*Job*
Lay out the records from the line containing "text at (386, 23): 179.80 -> 169.80" through the line containing "text at (422, 443)" as a Markdown table, with a Row column numbering each line and a Line column holding its text, and leave out any blank lines.

*Records for this exercise*
━━━━━━
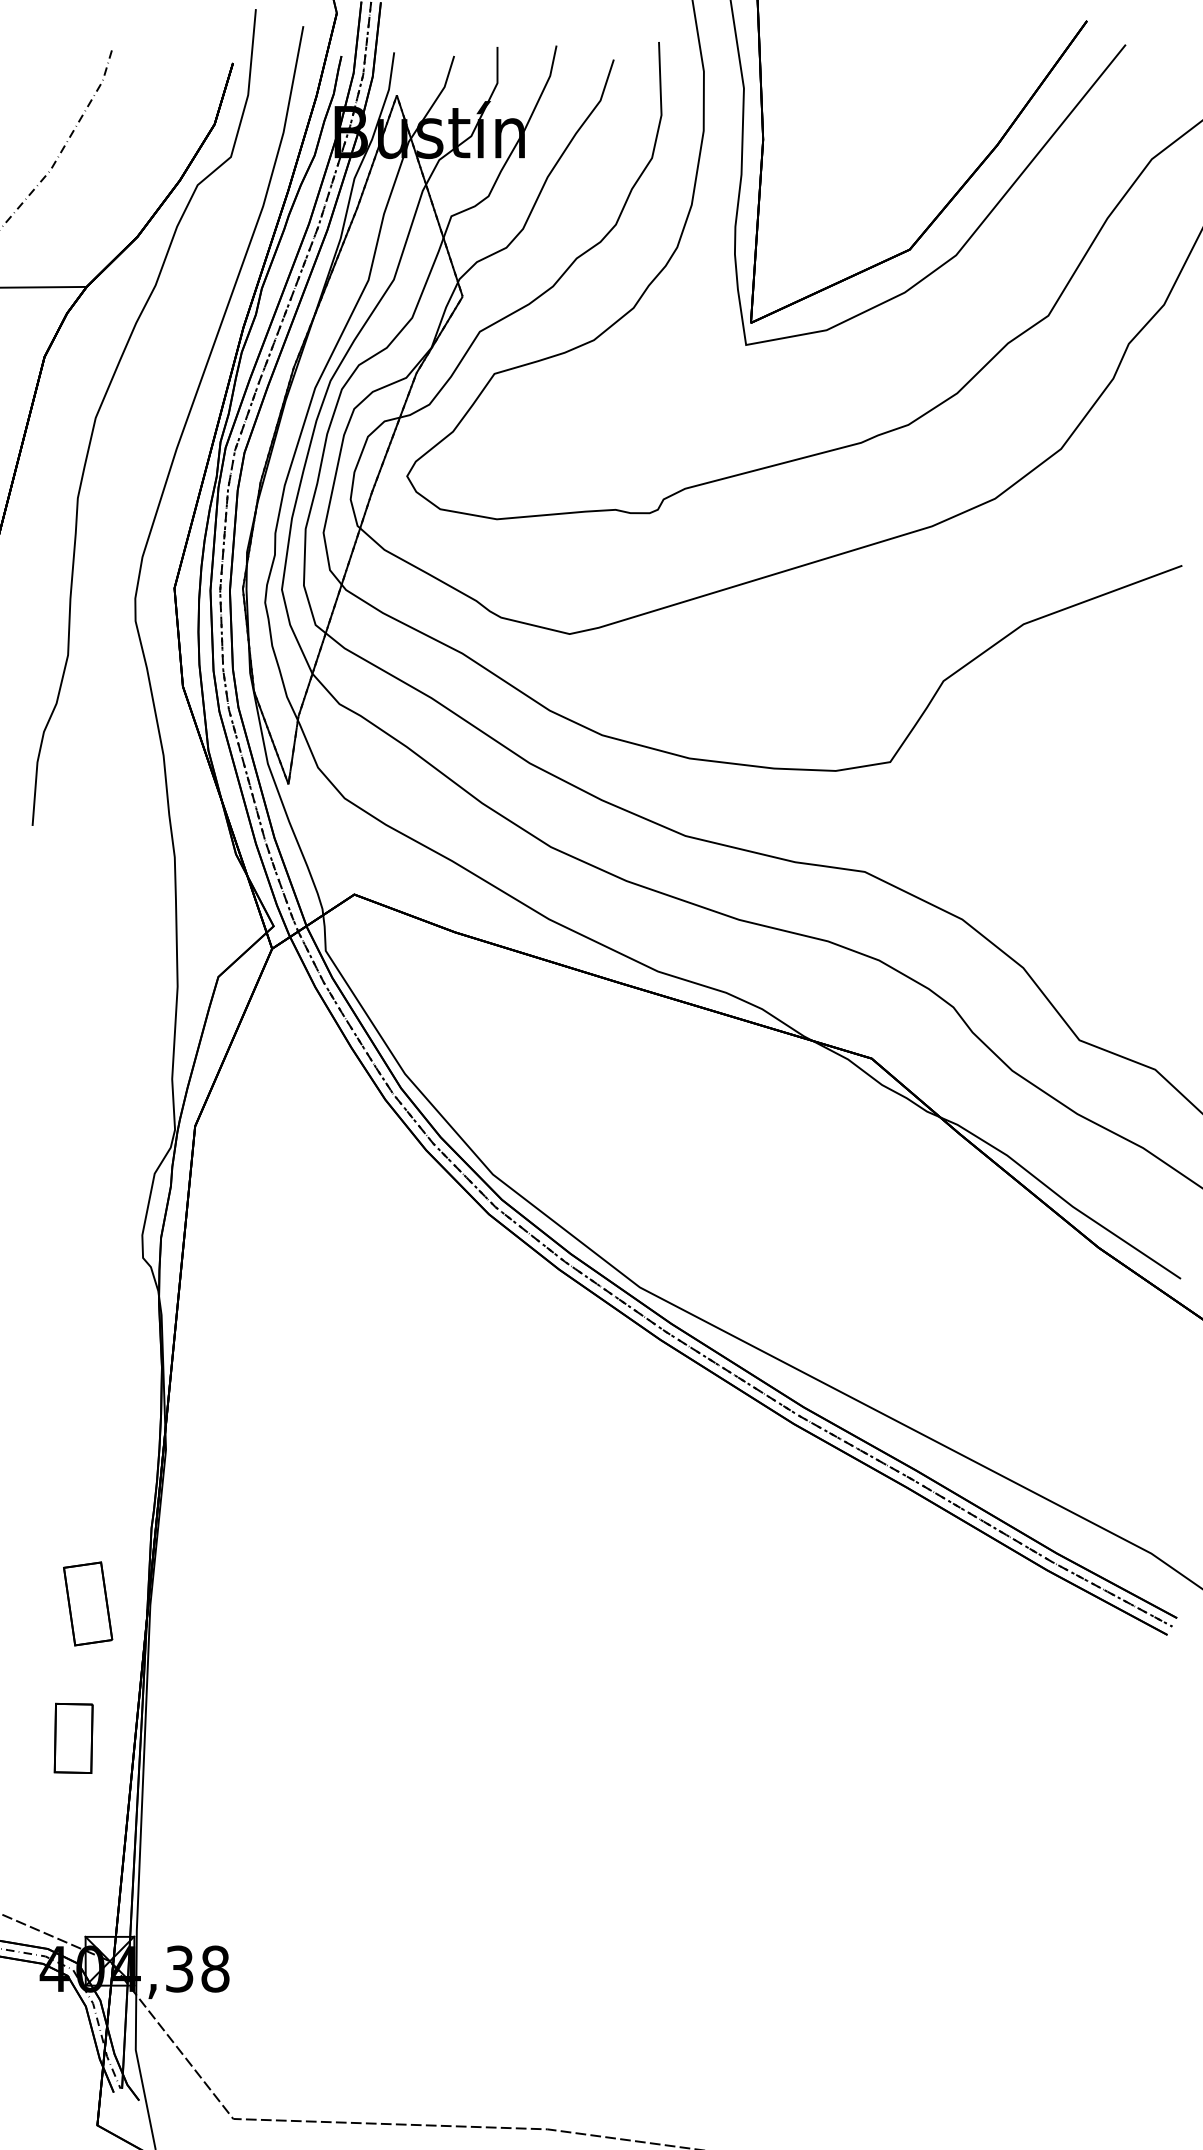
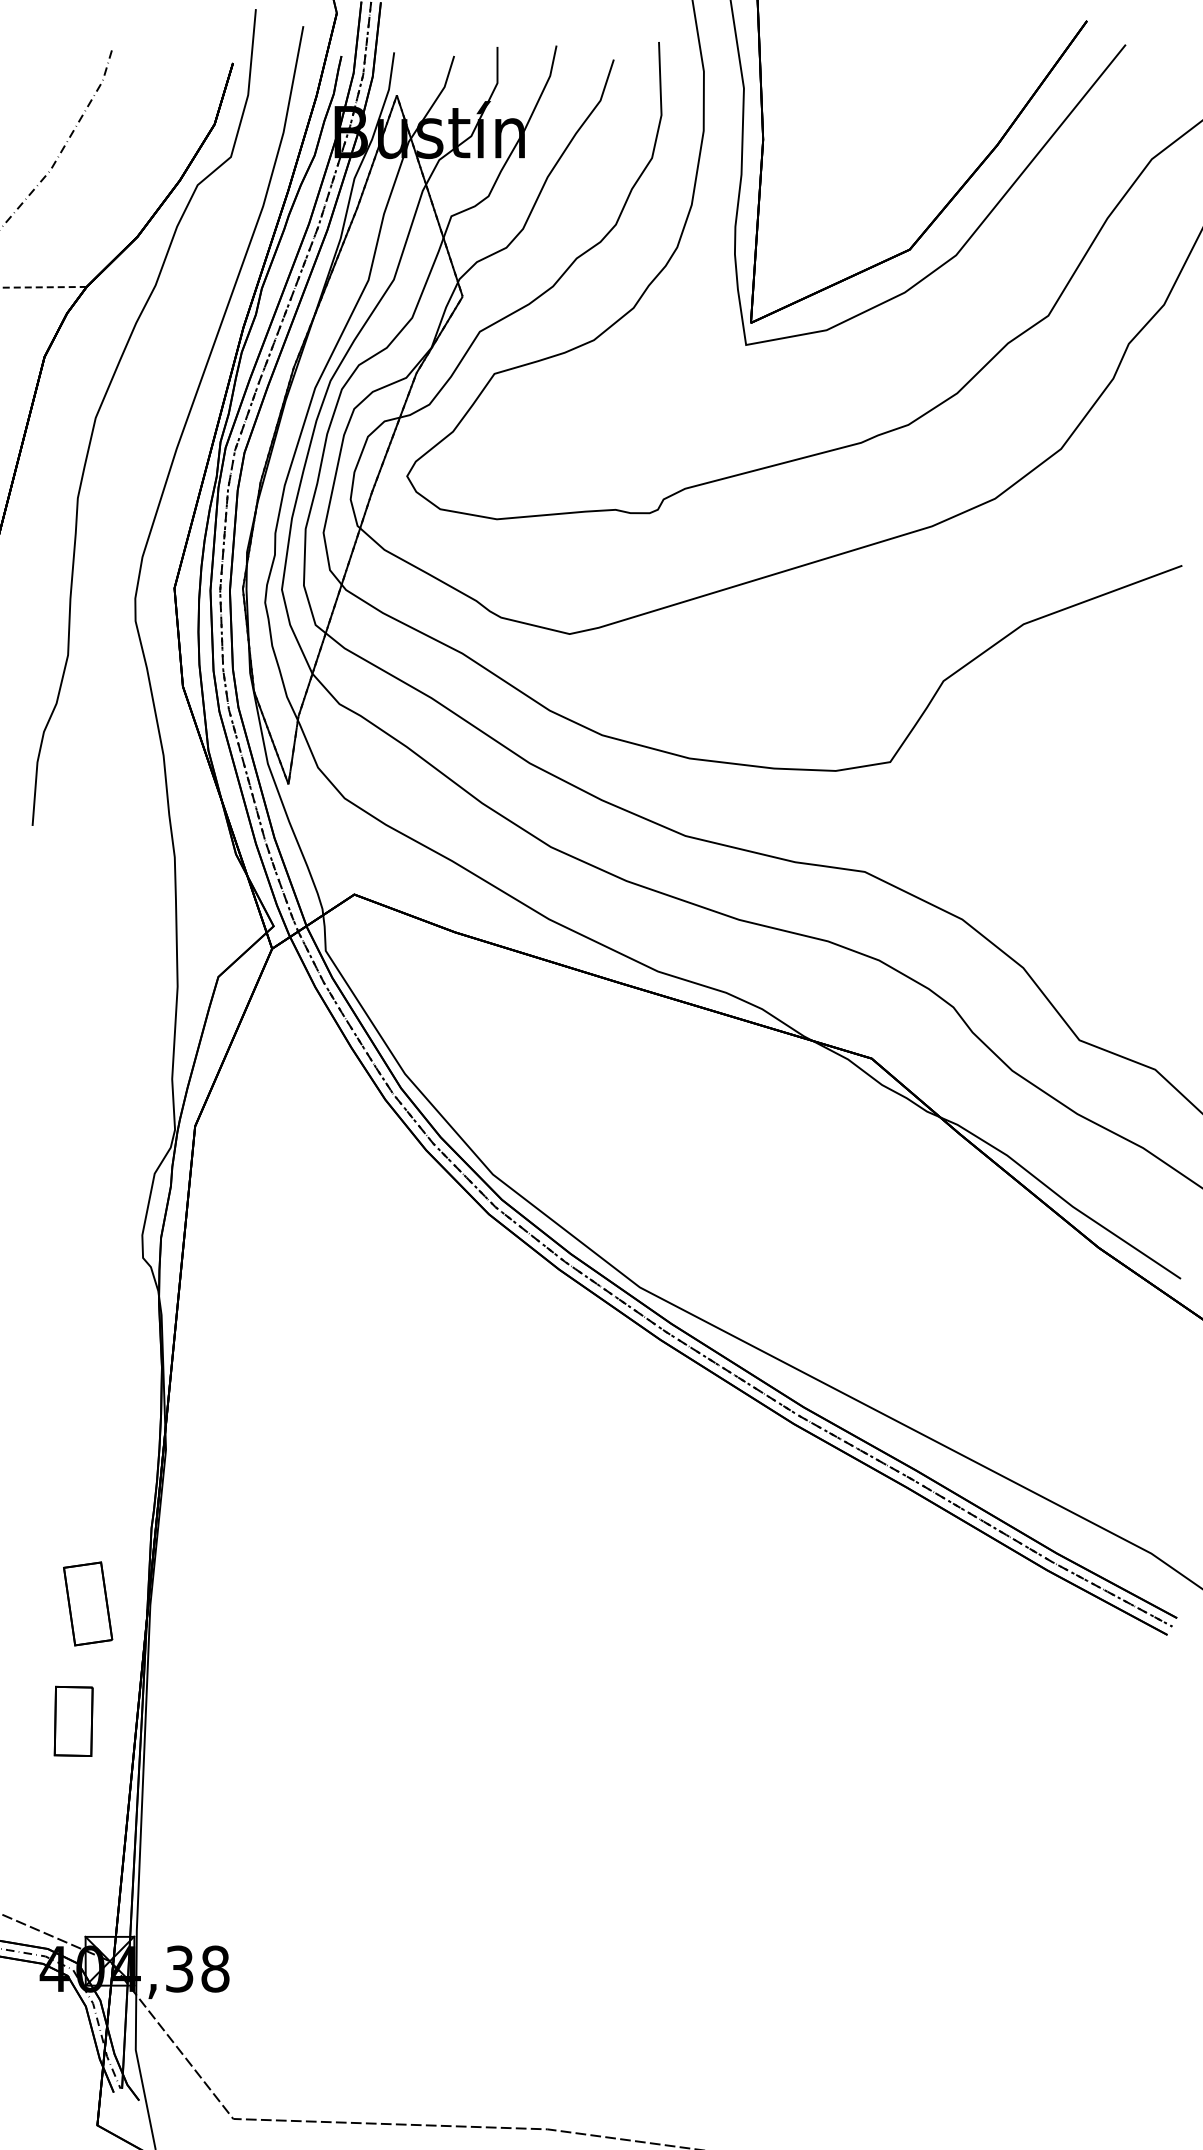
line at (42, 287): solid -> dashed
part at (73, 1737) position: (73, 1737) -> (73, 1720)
━━━━━━
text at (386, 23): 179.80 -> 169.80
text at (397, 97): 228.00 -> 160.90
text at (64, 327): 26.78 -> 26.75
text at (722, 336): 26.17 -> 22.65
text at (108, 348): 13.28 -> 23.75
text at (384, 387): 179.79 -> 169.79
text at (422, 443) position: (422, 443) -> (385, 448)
━━━━━━
*Solution to this exercise*
| Row | Line |
|---|---|
| 1 | text at (386, 23): 179.80 -> 169.80 |
| 2 | text at (397, 97): 228.00 -> 160.90 |
| 3 | text at (64, 327): 26.78 -> 26.75 |
| 4 | text at (722, 336): 26.17 -> 22.65 |
| 5 | text at (108, 348): 13.28 -> 23.75 |
| 6 | text at (384, 387): 179.79 -> 169.79 |
| 7 | text at (422, 443) position: (422, 443) -> (385, 448) |